TOMORROW marks the 75th anniversary of VE Day, and for one resident, her memories of the war remain decades later, despite only being a young child at the time.

Ann Broad, nee Harley, who lives in Tadley, remembers spending her childhood in Berrylands, near Surbiton, where her rather rented a house during the war for the family to stay, away from their central London home.

The 84-year-old recalls having to crowd into a cupboard under the stairs during an air-raid warning whilst at a birthday party, and taking her gas mask to school in a box with her enamel mug for her milk at playtime.

“My strongest memory is of being crouched under the Morrison shelter listening to a buzz bomb (doodle bug/V1 rocket) coming over and knowing that if the engine noise stopped when it was overhead I would be killed. Trying my gas mask on one day, I thought to myself that if I ever had to wear it, it would be dust that got me rather than gas.

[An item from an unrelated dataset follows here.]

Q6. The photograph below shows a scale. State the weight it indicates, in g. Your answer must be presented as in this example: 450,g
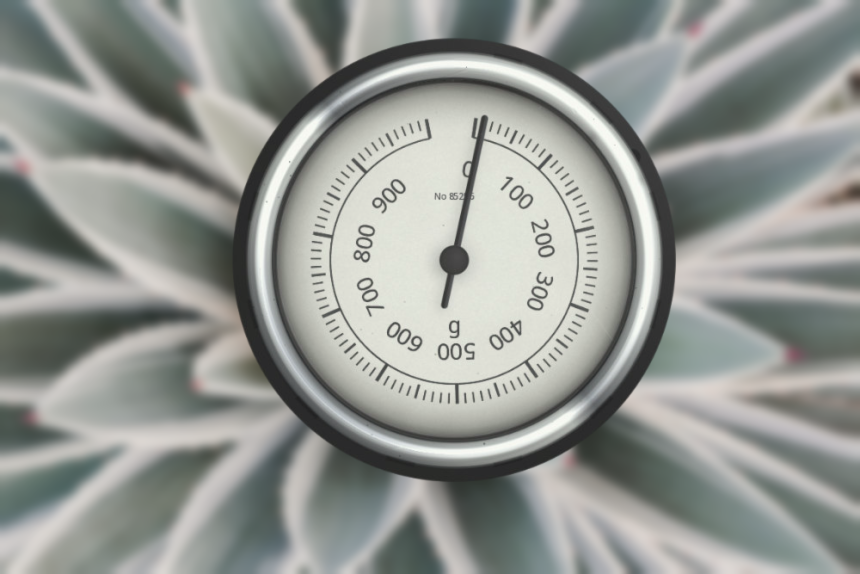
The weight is 10,g
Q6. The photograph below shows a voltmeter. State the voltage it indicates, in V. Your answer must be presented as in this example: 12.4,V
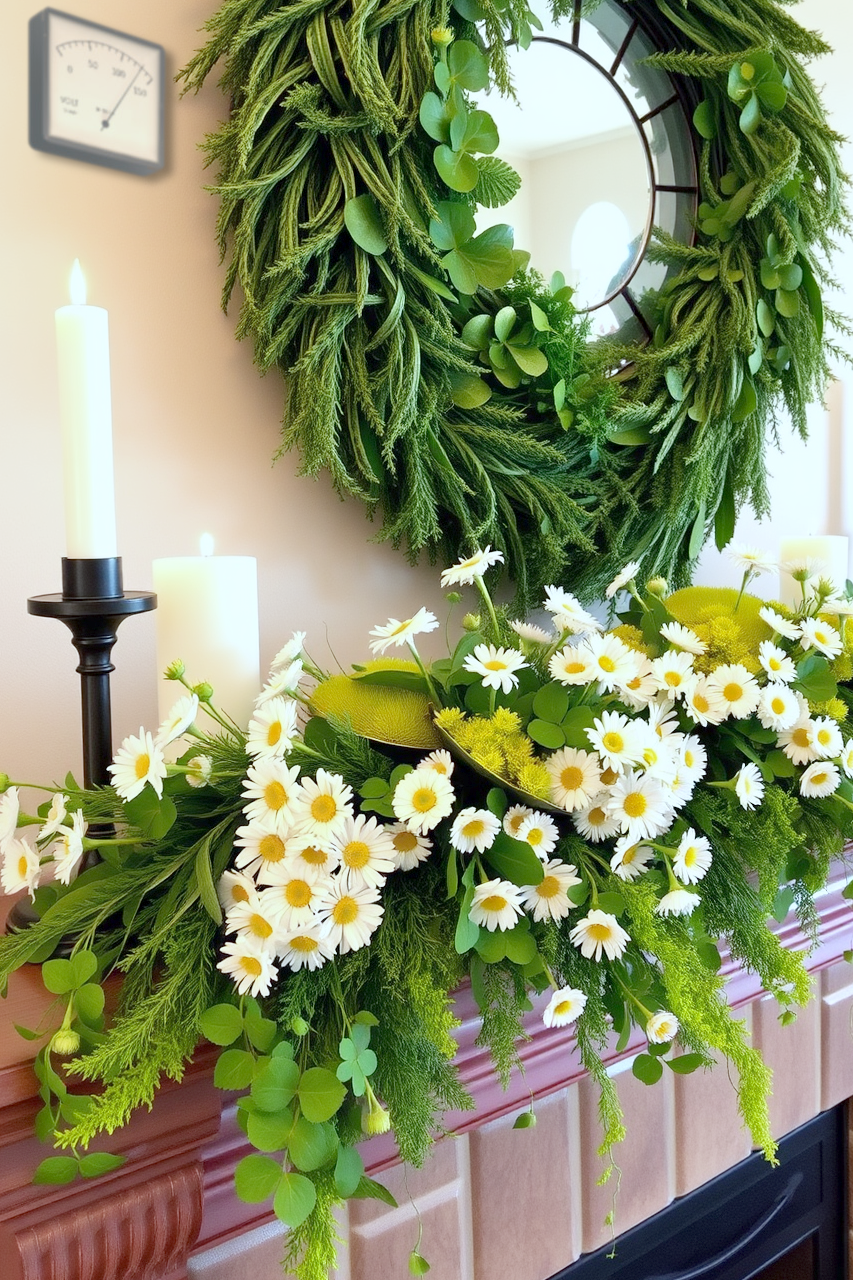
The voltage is 130,V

“The V2 bombs didn’t worry me because you couldn’t hear them until they landed and then it as too late to worry,” she said.

Ann, who is now a retired after spending her career as a teacher, said she remembers having to go down into the shelters on several occasions, which ran alongside a playing field of a primary school.

When she was eight, Ann became an evacuee with another girl aged 12, and they both travelled by train to Cardiff in South Wales.

“Later I heard that two trains had somehow got mixed up and in fact we should have gone to Devon,” she said, adding: “Arriving in Cardiff, my next memory is of being in a hall where the local people came and picked out the children they were willing to look after. Beryl and I were chosen by a Mr and Mrs Davis, who had two older children, Alan who was in the Royal Navy and Elsie who had her 21st birthday whilst I was staying there.

“Mr Davis was an engine driver and we all lived in their terraced house in Llanishen Street, Heath, Cardiff. The first two or three nights were awful, I suffered terrible homesickness, made worse by the fact that my suitcase had been lost (it turned up later) and I had to sleep in my vest and knickers. Also, there were three of us in a double bed, Elsie, Beryl and I – and I had always had my own bed at home.”

Once Ann got over the initial shock, she began to enjoy her new life, attending a local junior school.

She said: “Mrs Davis wasn’t as strict as my mother about attending school and I had one afternoon off when she took me to the cinema to see a famous film star, Bing Crosby, in a film called Going My War. My mother would not have approved.”

Ann celebrated her ninth birthday as an evacuee, and the Davis family gave her a party, but it ended in tears after Ann got her finger crushed in a sash window.

Her mother visited her a couple of times, but Ann said this only made her homesick afterwards, adding: “My parents wrote letters to me and I wrote to them. Three of my letters have survived and you can see copies. My dad also sent me some chocolate he made for me because he knew how much I loved chocolate. It came in a flat tin and was a much paler colour than bought chocolate but it was lovely and especially so because my father had made it for me.”

Ann returned home after four months, and said she enjoyed the “evacuation adventure very much”.

In 1990 Ann returned to Cardiff for the first time since 1944. She found the house where she stayed and the school she attended.

In a chance meeting, Ann ended up bumping into Elsie, the daughter of Mrs Davis, who still lived in the house.

“She put her hand on my arm and said ‘What is your name?’ I told her and she said ‘I’m Elsie’. What a coincidence meeting her again. It made my return visit complete.”

*Ann told her memories of WW2 to Tadley Learning Centre, which published the full transcript on the BBC’s WW2 People’s War website. She has given permission for her story to be published in the Gazette.